■ The problem ■
Output every record below exactly as it appears.

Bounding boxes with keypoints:
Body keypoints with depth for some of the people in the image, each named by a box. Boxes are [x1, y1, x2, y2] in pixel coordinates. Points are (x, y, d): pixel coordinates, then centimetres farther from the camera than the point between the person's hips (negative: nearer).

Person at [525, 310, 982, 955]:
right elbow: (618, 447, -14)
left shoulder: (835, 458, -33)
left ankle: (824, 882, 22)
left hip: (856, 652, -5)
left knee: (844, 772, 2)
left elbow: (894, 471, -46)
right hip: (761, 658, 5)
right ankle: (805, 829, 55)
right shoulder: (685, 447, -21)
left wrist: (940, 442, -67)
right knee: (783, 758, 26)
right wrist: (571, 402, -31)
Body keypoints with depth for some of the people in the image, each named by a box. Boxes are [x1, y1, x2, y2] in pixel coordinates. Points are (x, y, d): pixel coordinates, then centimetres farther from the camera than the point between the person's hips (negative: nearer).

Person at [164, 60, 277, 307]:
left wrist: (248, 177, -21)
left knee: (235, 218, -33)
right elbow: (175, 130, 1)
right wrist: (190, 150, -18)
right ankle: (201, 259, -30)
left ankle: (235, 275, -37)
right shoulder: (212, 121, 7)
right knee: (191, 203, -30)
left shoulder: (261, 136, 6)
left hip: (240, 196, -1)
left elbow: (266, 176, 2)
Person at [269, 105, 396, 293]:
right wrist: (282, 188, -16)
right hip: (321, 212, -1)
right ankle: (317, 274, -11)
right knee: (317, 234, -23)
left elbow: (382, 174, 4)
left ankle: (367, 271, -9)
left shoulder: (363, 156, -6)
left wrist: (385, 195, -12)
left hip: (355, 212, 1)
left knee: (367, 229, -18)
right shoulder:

■ Problem solution ■
Body keypoints with depth for some of the people in the image, each named by a box. Boxes are [x1, y1, x2, y2] in pixel coordinates. Points are (x, y, d): pixel coordinates, then centimetres farther from the camera than the point between the person's hips (negative: nearer).

Person at [525, 310, 982, 955]:
right elbow: (618, 447, -14)
left shoulder: (835, 458, -33)
left ankle: (824, 882, 22)
left hip: (856, 652, -5)
left knee: (844, 772, 2)
left elbow: (894, 471, -46)
right hip: (761, 658, 5)
right ankle: (805, 829, 55)
right shoulder: (685, 447, -21)
left wrist: (940, 442, -67)
right knee: (783, 758, 26)
right wrist: (571, 402, -31)
Body keypoints with depth for some of the people in the image, each named by a box. Boxes are [x1, y1, x2, y2] in pixel coordinates. Points are (x, y, d): pixel coordinates, then centimetres farther from the camera than the point between the person's hips (negative: nearer).

Person at [164, 60, 277, 307]:
left wrist: (248, 177, -21)
left knee: (235, 218, -33)
right elbow: (175, 130, 1)
right wrist: (190, 150, -18)
right ankle: (201, 259, -30)
left ankle: (235, 275, -37)
right shoulder: (212, 121, 7)
right knee: (191, 203, -30)
left shoulder: (261, 136, 6)
left hip: (240, 196, -1)
left elbow: (266, 176, 2)
Person at [269, 105, 396, 293]:
right wrist: (282, 188, -16)
right hip: (321, 212, -1)
right ankle: (317, 274, -11)
right knee: (317, 234, -23)
left elbow: (382, 174, 4)
left ankle: (367, 271, -9)
left shoulder: (363, 156, -6)
left wrist: (385, 195, -12)
left hip: (355, 212, 1)
left knee: (367, 229, -18)
right shoulder:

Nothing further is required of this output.